Archive for the ‘SS Thistlegorm’ Tag

Egypt – Diving the Thistlegorm   Leave a comment

Hello readers,

It’s been a while, in fact it’s been a long time since I wrote here.  This site was/is all about Kerry and I’s travels around the world, so it feels only appropriate to share our trip to Egypt back in June 2014 and in particular diving the World War 2 wreck the Thistlegorm.  For Kerry and I this was a must see attraction (we had done the pyramids on a previous trip in 2006 on our first ever holiday abroad)

Because we we hadn’t dived since Thailand in September 2012, we thought we would break ourselves in gently with a few reef dives before the big one.  These were amazing with so many fish and coral.  It was great being back in the water, but always on the horizon was the Thistlegorm. To give her her official title the SS Thistlegorm was a British armed Merchant Navy ship built in 1940. She was sunk on 6 October 1941 near Ras Muhammad in the Red Sea and is now a well known diving site.
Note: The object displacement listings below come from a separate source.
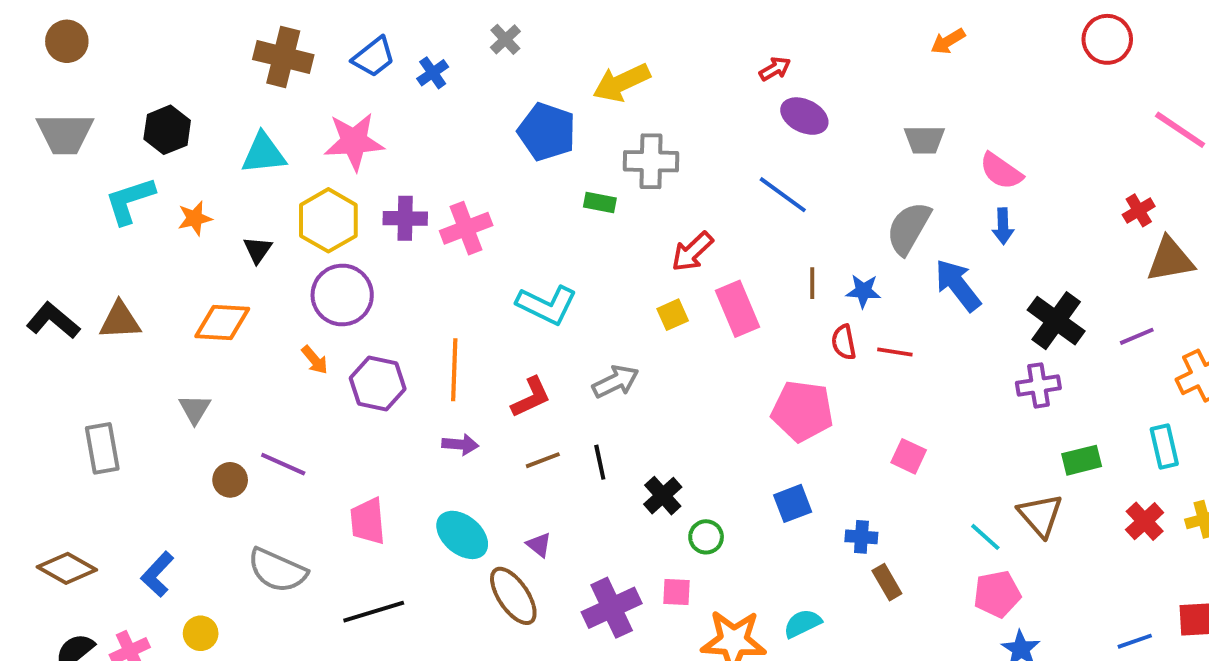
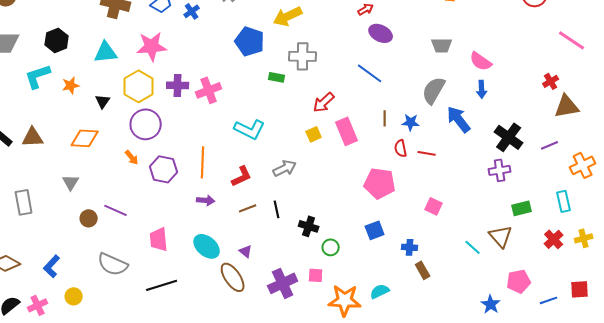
black cross: (663, 496) -> (309, 226), turned -30
pink pentagon: (997, 594) -> (519, 281), moved

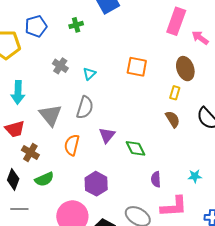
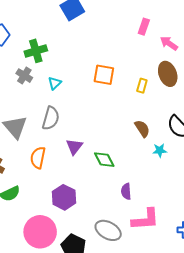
pink rectangle: (176, 21) -> (144, 27), size x0.6
green cross: (76, 25) -> (36, 51), moved, size x1.5
brown ellipse: (185, 69) -> (168, 74), moved
yellow rectangle: (175, 93) -> (142, 86), moved
cyan star: (195, 176) -> (160, 150), moved

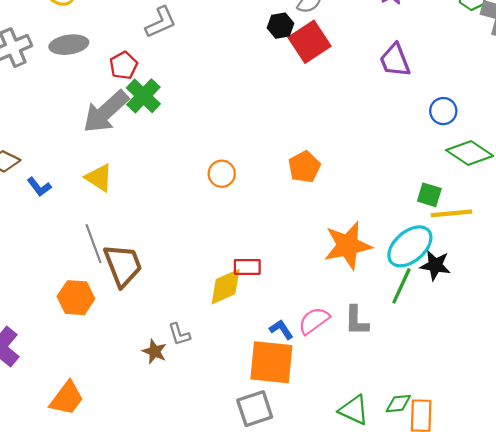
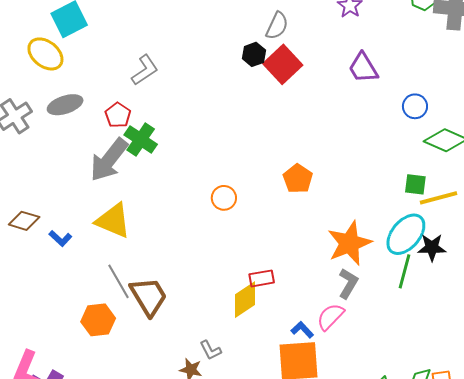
yellow triangle: (99, 178) -> (113, 221), size x1.4
orange hexagon: (76, 298) -> (98, 320), moved
gray L-shape: (356, 321) -> (348, 283), moved, turned -140

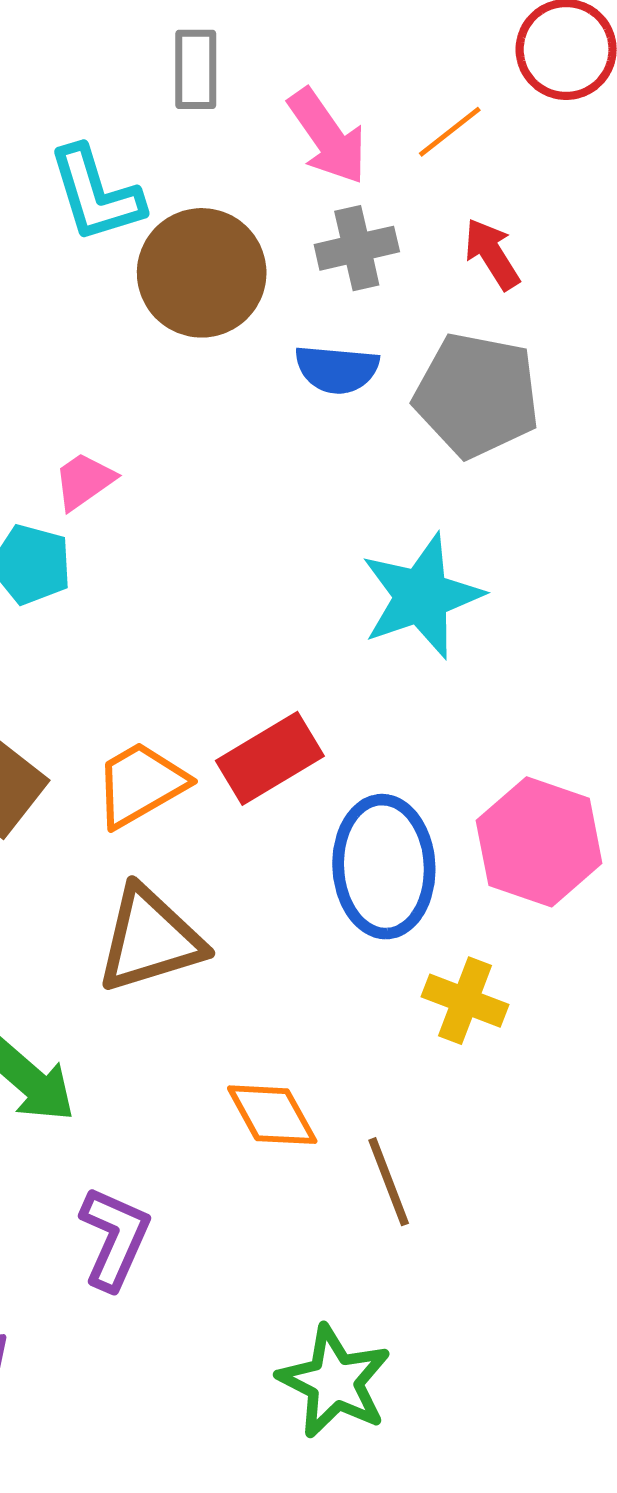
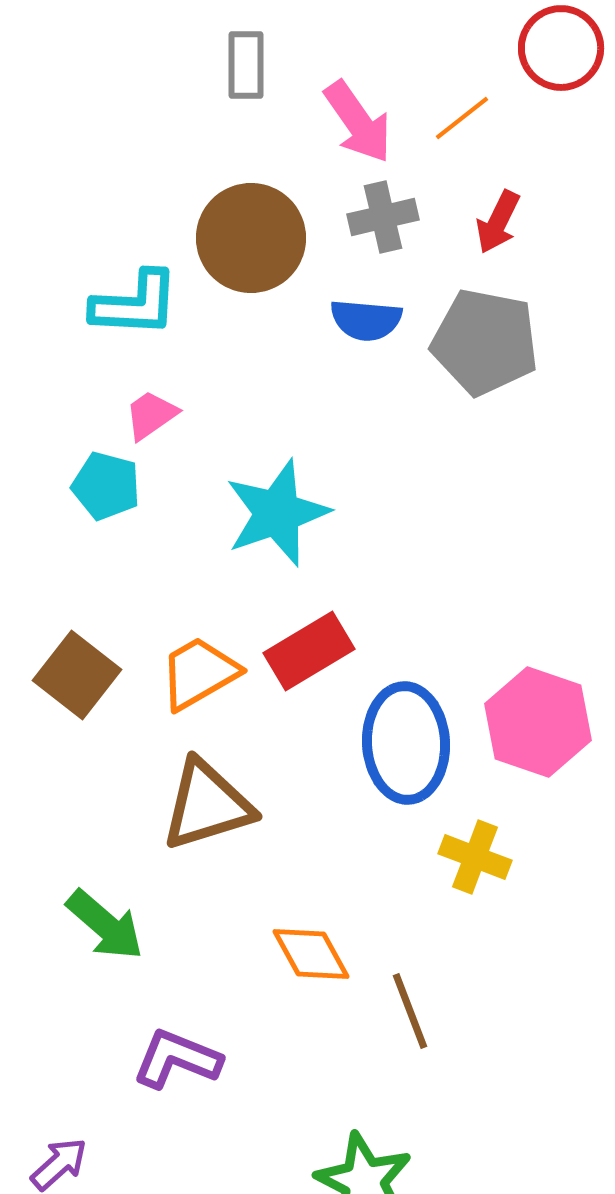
cyan L-shape: (96, 194) -> (135, 304), moved, turned -70
red arrow: (492, 254) -> (498, 222), turned -122
cyan star: (422, 596) -> (277, 513), moved
purple L-shape: (115, 1238) -> (177, 1059), turned -92

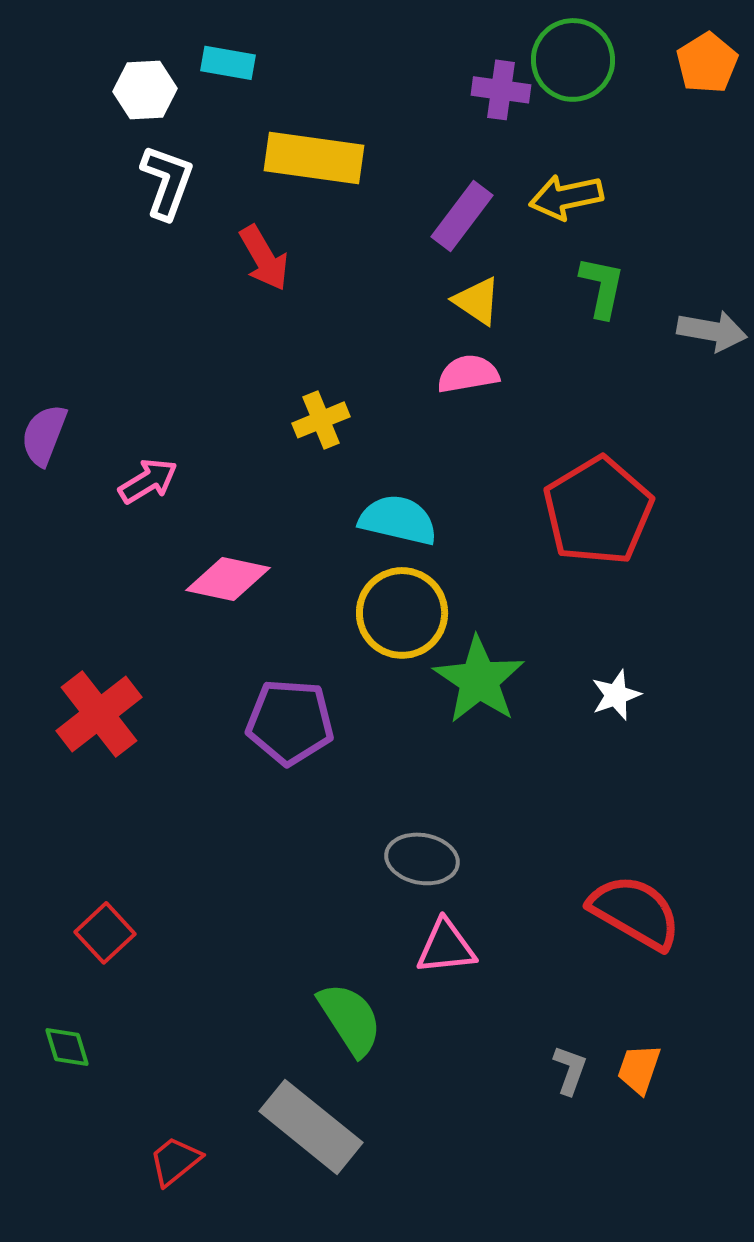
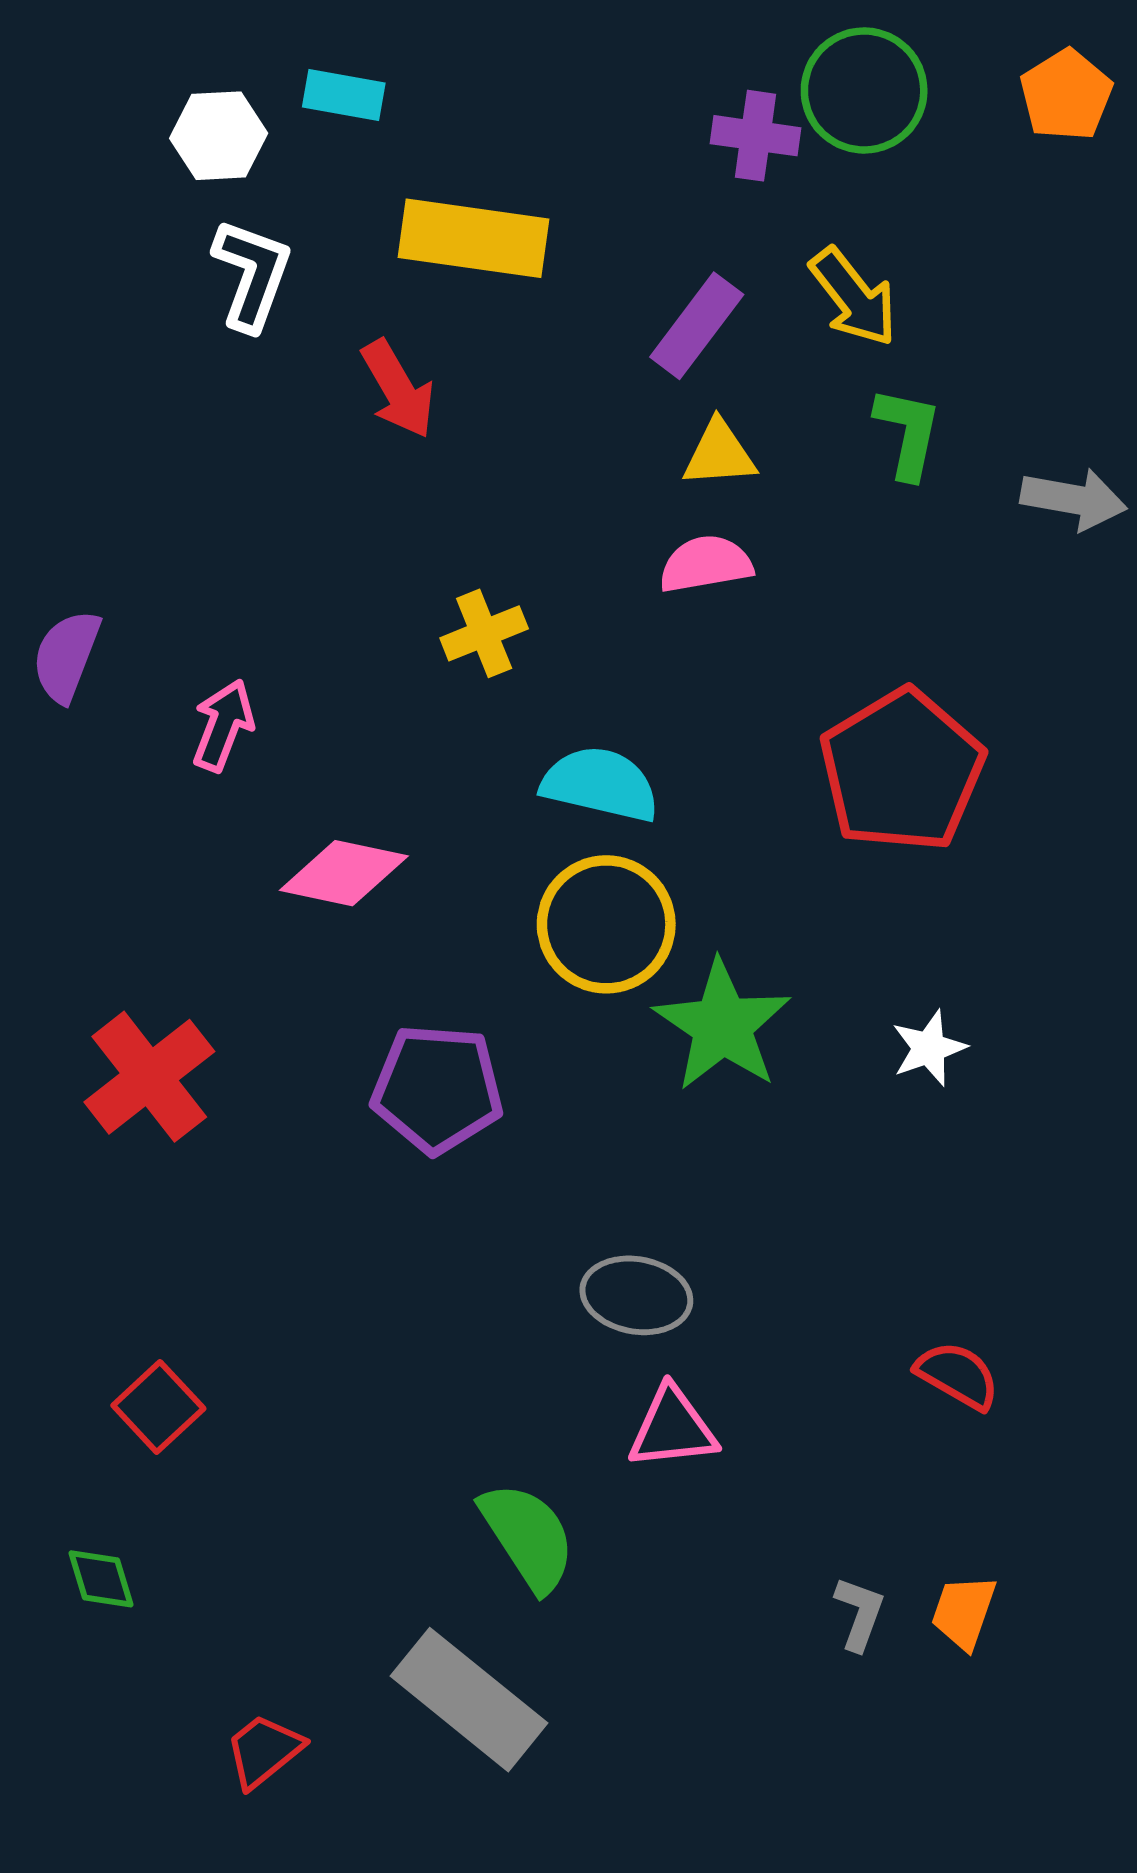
yellow arrow: (566, 197) -> (854, 297), turned -116
yellow triangle: (477, 301) -> (719, 454), turned -38
pink arrow: (148, 481) -> (223, 725), turned -38
red semicircle: (635, 912) -> (958, 1375), size x0.6

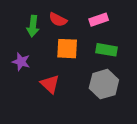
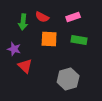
red triangle: (50, 84) -> (25, 66), moved
gray hexagon: (104, 84) -> (68, 79), moved

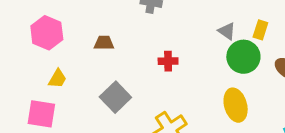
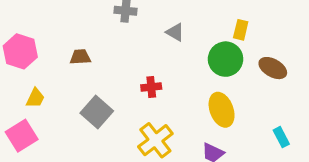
gray triangle: (227, 31) -> (175, 32), moved
red cross: (168, 61) -> (151, 87), moved
pink square: (41, 114) -> (22, 136), turned -36

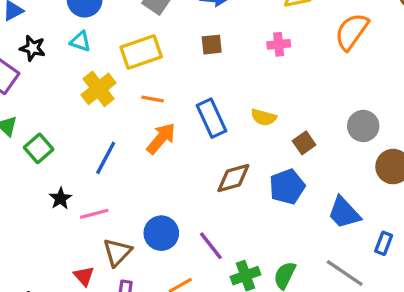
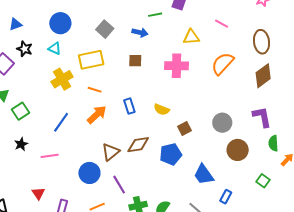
pink cross: (279, 44) -> (177, 66), size x1.6
blue rectangle: (211, 118) -> (129, 106), size x0.7
black star: (60, 198) -> (21, 144), moved
brown triangle: (117, 252) -> (111, 152), moved

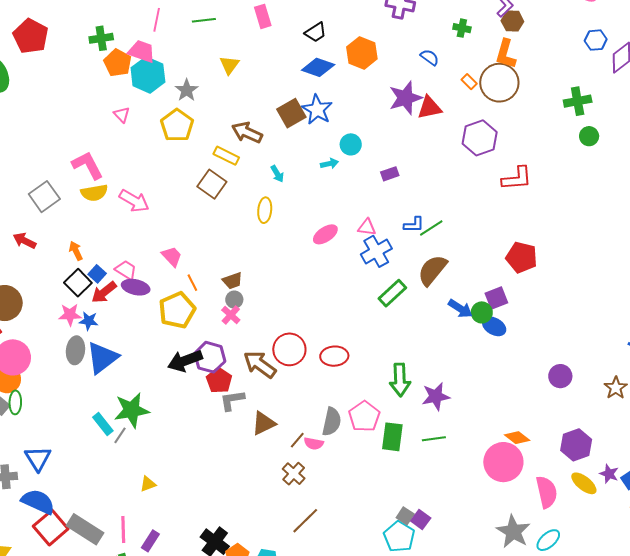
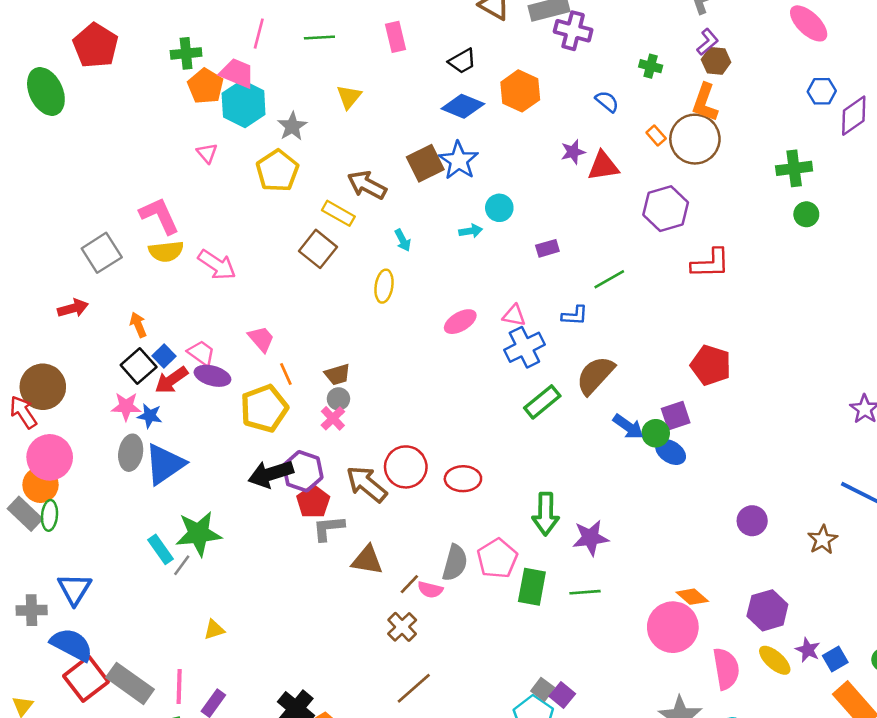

She set sail on her fourth and final voyage from Glasgow on 2 June 1941, destined for Alexandria, Egypt. The vessel’s cargo included: Bedford trucks, Universal Carrier armoured vehicles, Norton 16H and BSA motorcycles, Bren guns, cases of ammunition, and 0.303 rifles as well as radio equipment, Wellington boots, aircraft parts, railway wagons and two LMS Stanier Class 8F steam locomotives. These steam locomotives and their associated coal and water tenders were carried as deck cargo and were for the Egyptian Railways. The rest of the cargo was for the Allied forces in Egypt. At the time the Thistlegorm sailed from Glasgow in June, this was the Western Desert Force, which in September 1941 became part of the newly formed Eighth Army. The crew of the ship, under Captain William Ellis, were supplemented by 9 naval personnel to man the machine gun and the anti-aircraft gun. She was bombed and sunk by the Germans basically because they has bombs left on their bombers. They hadn’t found there intended target. The ship sank with the loss of four sailors and five members of the Royal Navy gun crew.

The ship was torn open like a tin of sardines, which gives the idea of the scale of the explosions that occurred that day.  Its an eerie place to dive.  We first made a dive to the wreck with a tour of the outer hull and deck. Our second dive was to penetrate the wreck, though the holds to see the aforementioned cargo and onwards up through the wreck to the captains quarters, past the bridge and on to the deck.  Put simply it was amazing. Our guides from Emperor Diving where brilliant which all added up to an experience that will stay with us both for a lifetime.